In this study, we used the macroscopic model to fit in vivo HPPH-mediated necrostic radius in the RIF tumor model so that photochemical PDT parameters can be obtained. Then the in vivo threshold dose of the singlet oxygen, ${[{{}^1\mathrm{O}}_2]}_{\mathrm{rx},\mathrm{sh}}$, was determined by correlation of the calculated ${[{{}^1\mathrm{O}}_2]}_{\mathrm{rx}}$ and the tumor necrosis induced by PDT. The PDT dose and ${[{{}^1\mathrm{O}}_2]}_{\mathrm{rx}}$ were calculated at 3 mm because this is roughly the average necrotic radius. The correlations of the PDT dose and ${[{{}^1\mathrm{O}}_2]}_{\mathrm{rx}}$ with PDT-induced necrotic radius showed that ${[{{}^1\mathrm{O}}_2]}_{\mathrm{rx}}$ serves as a better dosimetric quantity than PDT dose for predicting the treatment outcome. We expect that the model parameters and ${[{{}^1\mathrm{O}}_2]}_{\mathrm{rx},\mathrm{sh}}$ obtained from this study can be used directly in clinical trials to potentially better predict the outcome of the HPPH-mediated PDT. This in vivo PDT dosimetry is imperative in understanding the mechanism of the ${{}^1\mathrm{O}}_2$ toxic effect and how this toxicity translates to tissue necrosis observed with the treatment.
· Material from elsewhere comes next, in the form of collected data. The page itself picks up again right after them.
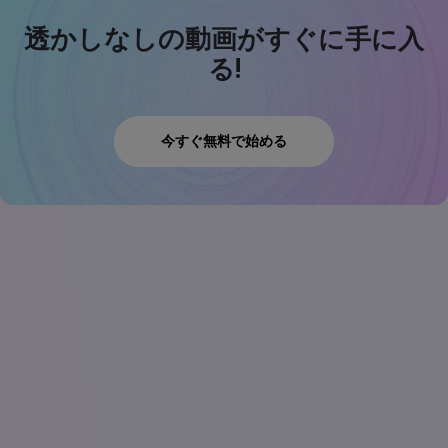
透かしなしの動画がすぐに手に入
る!
今すぐ無料で始める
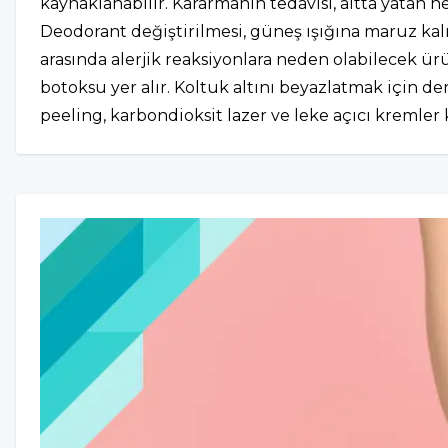
kaynaklanabilir. Kararmanın tedavisi, altta yatan n
Deodorant değiştirilmesi, güneş ışığına maruz kal
arasında alerjik reaksiyonlara neden olabilecek ürü
botoksu yer alır. Koltuk altını beyazlatmak için d
peeling, karbondioksit lazer ve leke açıcı kremler k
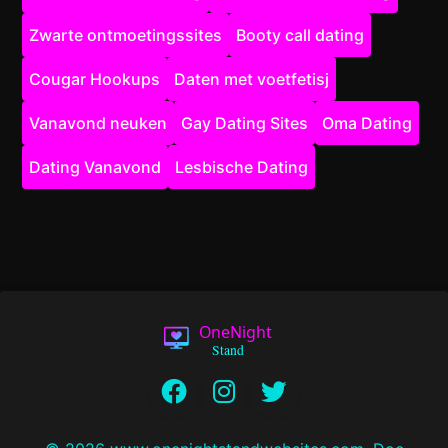
Zwarte ontmoetingssites
Booty call dating
Cougar Hookups
Daten met voetfetisj
Vanavond neuken
Gay Dating Sites
Oma Dating
Dating Vanavond
Lesbische Dating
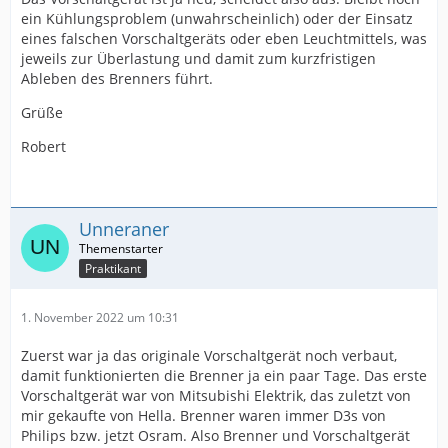
ein Kühlungsproblem (unwahrscheinlich) oder der Einsatz
eines falschen Vorschaltgeräts oder eben Leuchtmittels, was
jeweils zur Überlastung und damit zum kurzfristigen
Ableben des Brenners führt.
Grüße
Robert
Unneraner
Praktikant
1. November 2022 um 10:31
Zuerst war ja das originale Vorschaltgerät noch verbaut,
damit funktionierten die Brenner ja ein paar Tage. Das erste
Vorschaltgerät war von Mitsubishi Elektrik, das zuletzt von
mir gekaufte von Hella. Brenner waren immer D3s von
Philips bzw. jetzt Osram. Also Brenner und Vorschaltgerät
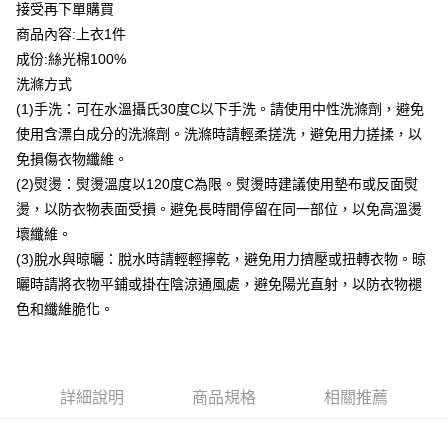
貨到付款
接受再下單購買
商品內容:上衣1件
運送方式
成份:絲光棉100%
洗滌方式
付款後全家取貨
(1)手洗：可在水溫攝氏30度C以下手洗。請使用中性洗滌劑，避免
每筆NT$80，滿NT$399(含以上)免運費
使用含漂白成分的洗滌劑。洗滌時請輕柔搓洗，避免用力搓揉，以
付款後7-11取貨
免損傷衣物纖維。
每筆NT$80，滿NT$888(含以上)免運費
(2)熨燙：熨燙溫度以120度C為限。熨燙時建議使用墊布或反面熨
燙，以防衣物表面受損。避免長時間停留在同一部位，以免高溫燙
宅配到府
壞纖維。
每筆NT$80，滿NT$888(含以上)免運費
(3)脫水與晾曬：脫水時請輕輕擰乾，避免用力擠壓或扭轉衣物。晾
貨到付款
曬時請將衣物平鋪或掛在陰涼通風處，避免陽光直射，以防衣物褪
每筆NT$80，滿NT$888(含以上)免運費
色和纖維脆化。
詳細說明
商品規格
相關推薦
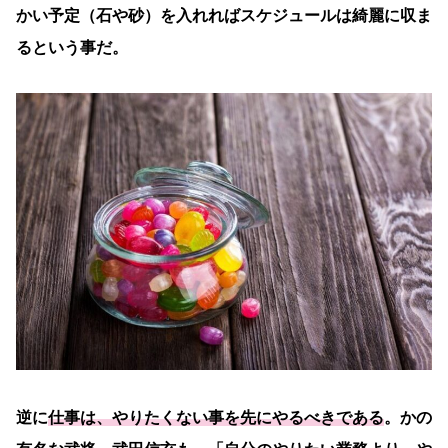
かい予定（石や砂）を入れればスケジュールは綺麗に収ま
るという事だ。
逆に
仕事は、やりたくない事を先にやるべきである
。かの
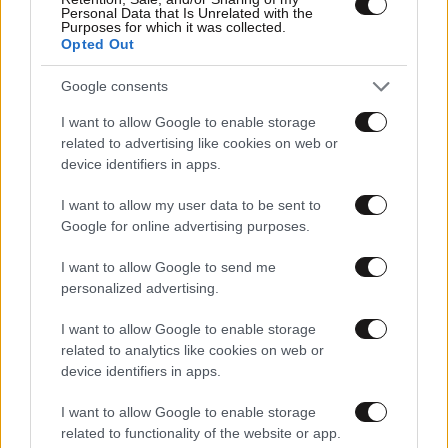
Personal Data that Is Unrelated with the
Purposes for which it was collected.
Opted Out
Google consents
I want to allow Google to enable storage
related to advertising like cookies on web or
device identifiers in apps.
I want to allow my user data to be sent to
Google for online advertising purposes.
I want to allow Google to send me
personalized advertising.
I want to allow Google to enable storage
related to analytics like cookies on web or
device identifiers in apps.
I want to allow Google to enable storage
related to functionality of the website or app.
In the current model, $\delta$ is set to be $33\mu \mathrm{M}$. The impact of $\delta$ values on the values of $\sigma$ obtained from fitting needs to be further studied. Due to a lack of published independent validation, the value of $\sigma$ should be taken as preliminary.